Tailored phase transition temperature and negative thermal expansion of Sc-substituted Fe2Mo3O12 synthesized by the co-precipitation method

Abstract

A new series of Fe2-xScxMo3O12 (x = 0, 0.4, 0.8, 1.2, 1.6) ceramics have been synthesized by the co-precipitation reaction method. The phase composition, microstructure, phase transition and thermal expansion behavior of the Fe2-xScxMo3O12 samples have been investigated using XRD, Raman, SEM, STEM, EDX, XPS and TMA. Results show that Fe3+ has been substituted by Sc3+ successfully.

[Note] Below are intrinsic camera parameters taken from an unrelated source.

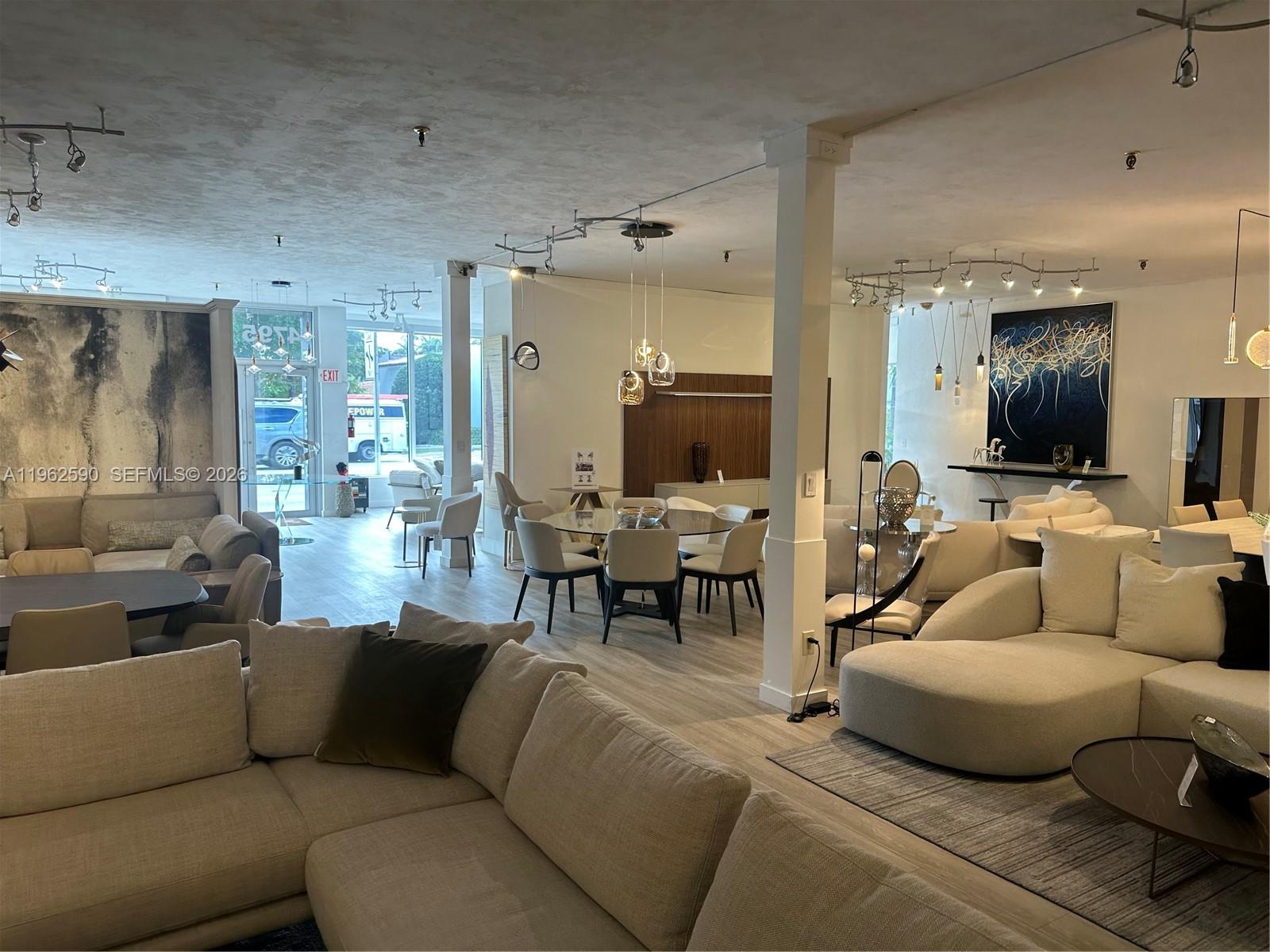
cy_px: 476
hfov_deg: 71.6
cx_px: 635
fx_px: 881
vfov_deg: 56.8
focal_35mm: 24
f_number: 1.78
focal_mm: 6.86
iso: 100
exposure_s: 1/120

Single phase Fe2-xScxMo3O12 with Fe2Mo3O12-type monoclinic structure can be synthesized when 0 ≤ x ≤ 0.8. Fe2-xScxMo3O12 consisting of two phases with monoclinic and orthorhombic structures is found when x = 1.2 and will be completely transformed to Sc2Mo3O12-type orthorhombic structure when x = 1.6. Monoclinic-to-orthorhombic phase transition temperature of Fe2-xScxMo3O12 can be successfully reduced from 513 °C to below room temperature with increasing Sc3+-substitution content (x). The temperature range of Fe2-xScxMo3O12 showing negative thermal expansion can be significantly expanded. Moreover, Fe0.4Sc1.6Mo3O12 ceramics with orthorhombic structure displays stable negative thermal expansion property from 25 °C to 600 °C and its average linear coefficient of thermal expansion is measured to be −5.80 × 10−6 °C−1.